Packet-based testing: Given the 5G standards and protocols that will split and prioritize data transmissions based upon their mission-critical nature, packet-based testing is a priority. Most field technicians are not experienced in this area, so simple profiles must be integrated in the test solution. This means the right test tools should allow for duplicate testing in the field and for repeatable measurements that comply with 3GPP-based latency and timing thresholds.

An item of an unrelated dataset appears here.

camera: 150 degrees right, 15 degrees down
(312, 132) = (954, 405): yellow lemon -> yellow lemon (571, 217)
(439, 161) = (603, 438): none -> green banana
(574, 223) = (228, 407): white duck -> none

Network synchronization: 4G networks are synched via cost-effective GPS, because LTE has favorable line of site. Due to network density and beamforming, GPS is not an option in 5G, which makes network synch measurements a new and important test. The solution is to rely on Ethernet and the Precision Time Protocol (PTP) grandmaster clock, as defined by the IEEE 1588, to distribute timing through the fiber to the nodes.
There are 2 challenges associated with this approach. As a signal transmits through each network element, the timing slips slightly. If there are too many elements, a timing error will occur. Phase error is another issue. Operators and network engineers need to determine the maximum amount of elements to ensure coverage but not adversely affect timing.

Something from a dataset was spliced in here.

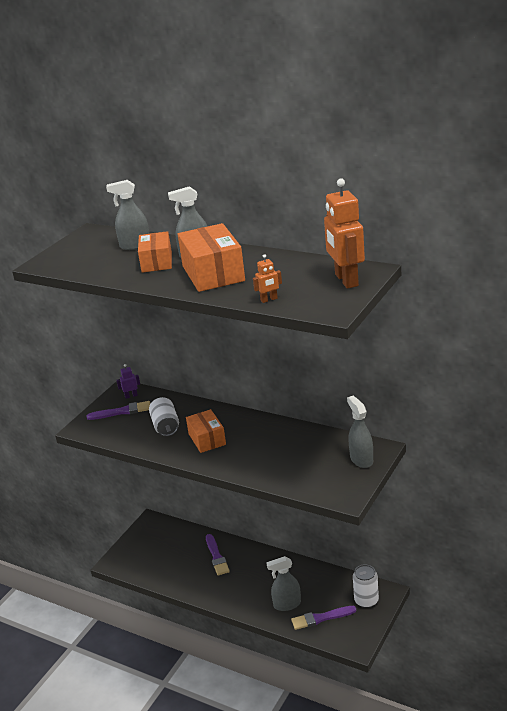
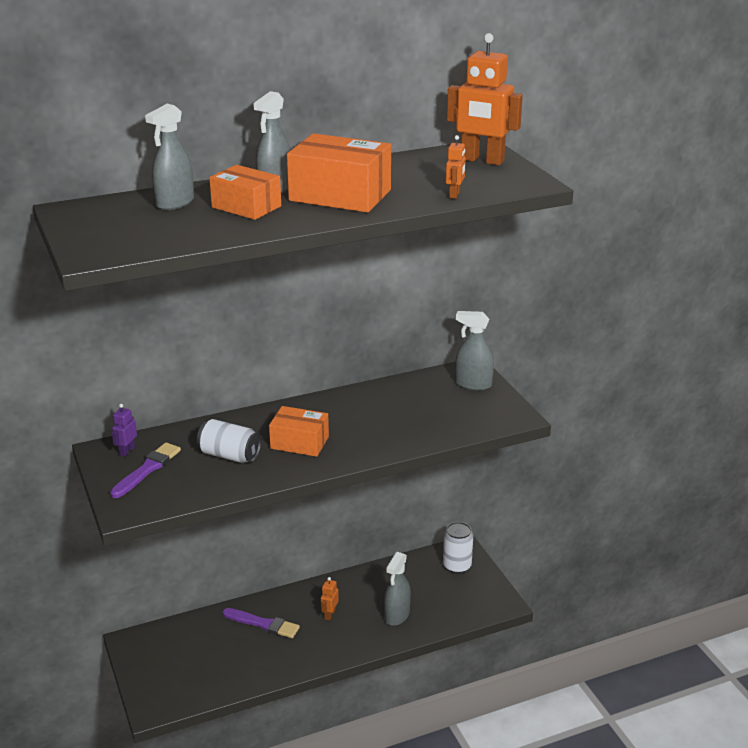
camera: 55 degrees left, 0 degrees up
(254, 576) = (329, 614): none -> orange robot
(321, 618) = (443, 605): purple brush -> none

To address this issue, 2 profiles were developed. The PTP G.8275.2 enhanced profile meets the synchronization requirements of technologies such as LTE-TDD, LTE-A CoMP, and LTE-MBSFN. The G.8275.1 profile is also used in networks where phase or time-of-day synchronization is required and where each network device participates in the PTP protocol.
Because a boundary clock is used at every node in the chain between PTP grandmaster clock and PTP slave elements, there is a reduction in time error accumulation through the network.
Test solutions must measure the element threshold based upon these standards or performance issues, including dropped calls and outages, will eventually occur. Many of these problems will not directly point to poor synchronization, which makes troubleshooting long, expensive, and frustrating. Therefore, field technicians need a PPT-aware test solution that can connect to the grandmaster clock to determine the nodes that are causing slips and fails. To conduct the most accurate timing error analysis, the test solution should be able to measure timing error within +/-20 m/secs. Figure 3 provides a display of IEEE 1588 v2 (PTP) clock status real time information.
eCPRI/IEEE1914.3 (RoE): For time and cost efficiencies, both eCPRI and RoE measurements should be made with a single instrument. Some test solutions have a dual-port 25G eCPRI/RoE function to optimize testing by offering efficient signal generation and analysis plus precision one-way latency measurement of transport networks. This provides support for implementing URLLC.
5G networks pose multiple new design elements and standards to achieve the latency, speed, and bandwidth, expected by the next-generation network, as well as meet the needs of many mission-critical use cases. Because of this, transport testing has become more robust and complicated. Field test tools must address the standards and measurement requirements in a simple and efficient manner for optimal deployment, installation, and operation, of 5G networks to achieve KPIs.